The Chicago Cubs have been rebuilding for a long, long time. During that time, we focused so intently on getting better in the future, that we essentially began to dismiss any player over the age of 30, for fear of what they might become. And, to be sure, players tend to peak early on in their careers and regress near the end of them. But every player isn’t the same. I’ve danced around the following idea quite a bit in this series, but I’m going to continue beating this drum: at some point, with some decision, the Cubs are going to worry about next year and next year alone. That could mean a blockbuster trade of Major League pieces, a blockbuster trade full of top prospects or the signing of a 37-year-old starting pitcher.

Is John Lackey a safe bet for a three-year contract? Truthfully? Probably not. But that doesn’t mean that his potential contributions in 2016 aren’t very real and very obtainable.

For one thing, his fastball velocity has been so consistent over the past eight years – even through the TJS – that a sudden drop off shouldn’t really be expected. And even if his velocity were to drop a little, he is already operating in the low 90s. Velocity hasn’t been the thing that’s carried him all this way. Like with Jon Lester (or even Zack Greinke), I think this front office values pitchers that have made their living without a dynamite fastball precisely because velocity drops are less likely to negatively impact their future performance.
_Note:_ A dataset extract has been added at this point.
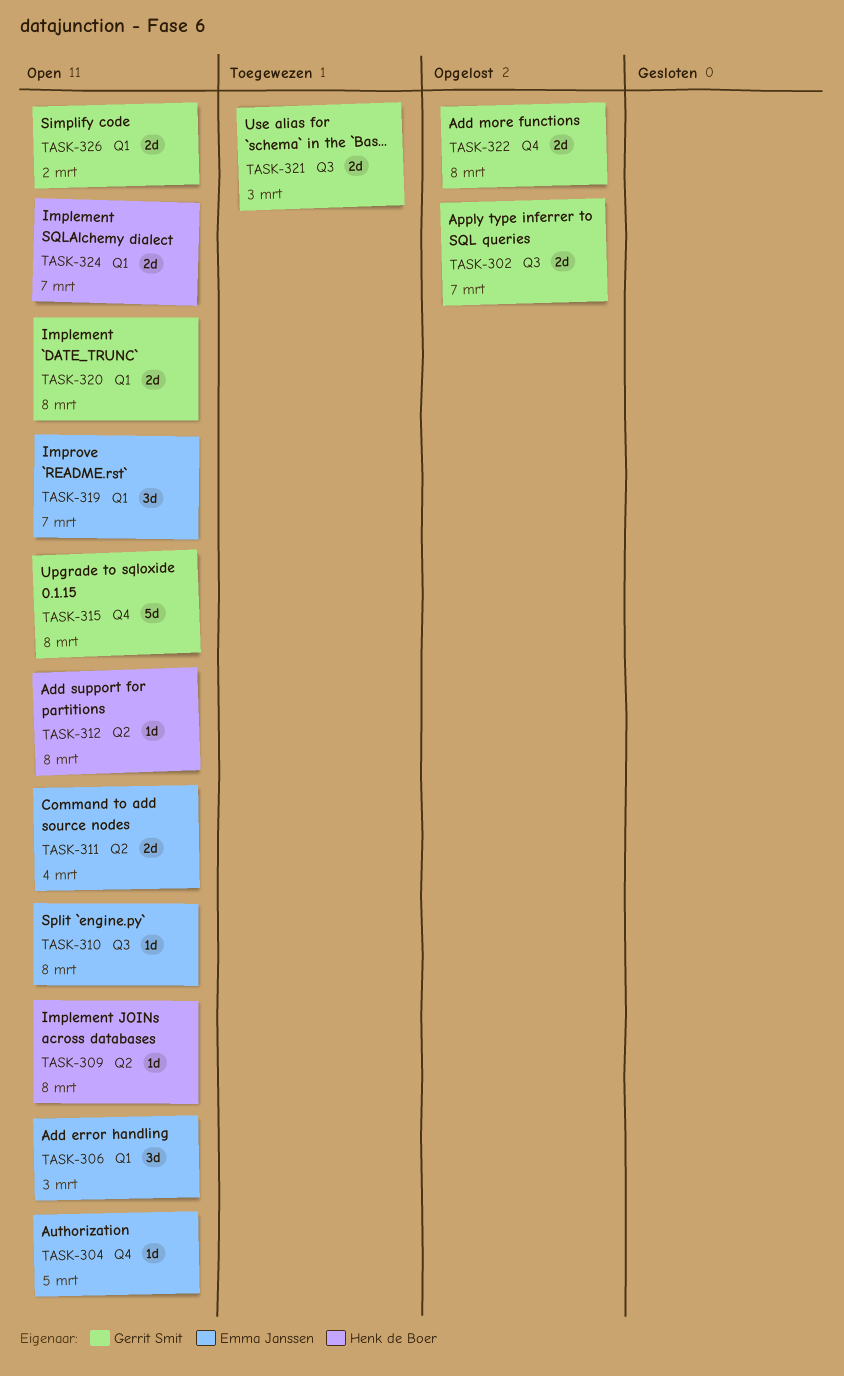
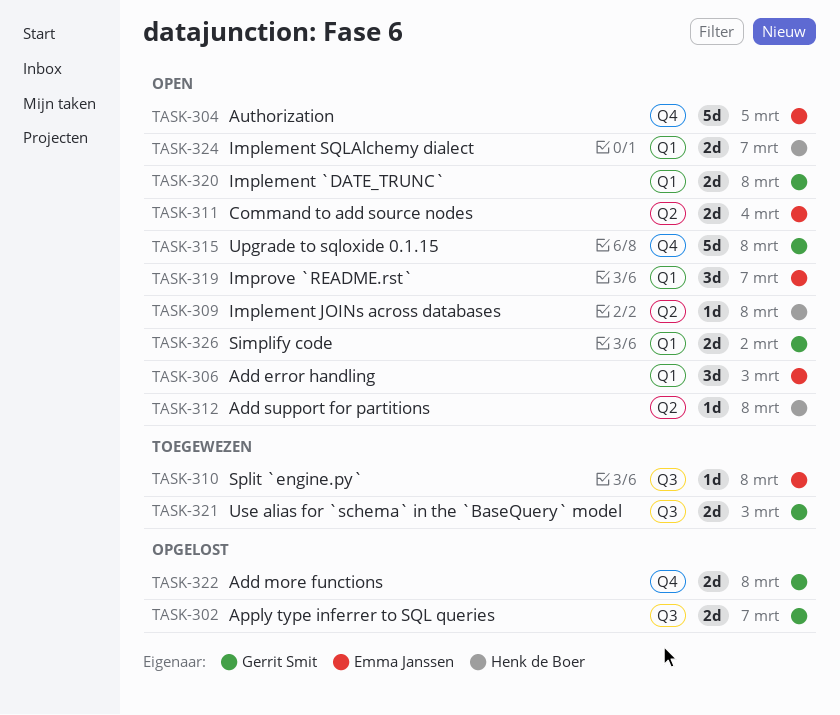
TASK-304, estimate: 1d -> 5d
TASK-310, status: Open -> Toegewezen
However, I am not blind. I do see the risks, the draft pick compensation, and the very large free agent starting pitching pool around Lackey. On those points alone, it is hard to imagine a marriage, although that isn’t the end of the story. I actually think there is a perfect scenario for Lackey ending up on the Cubs, and it is one we’ve talked about before: The James Shields scenario. With Lackey’s age, contract demands, and ties to draft pick compensation, it is extremely easy to see his negotiations looming on into January and February. Maybe by then, the opportunity for a bargain presents itself, and I can very easily see the Cubs pouncing.

It might not be the most likely scenario in the world, but don’t be shocked if John Lackey is pitching for the Cubs in 2016.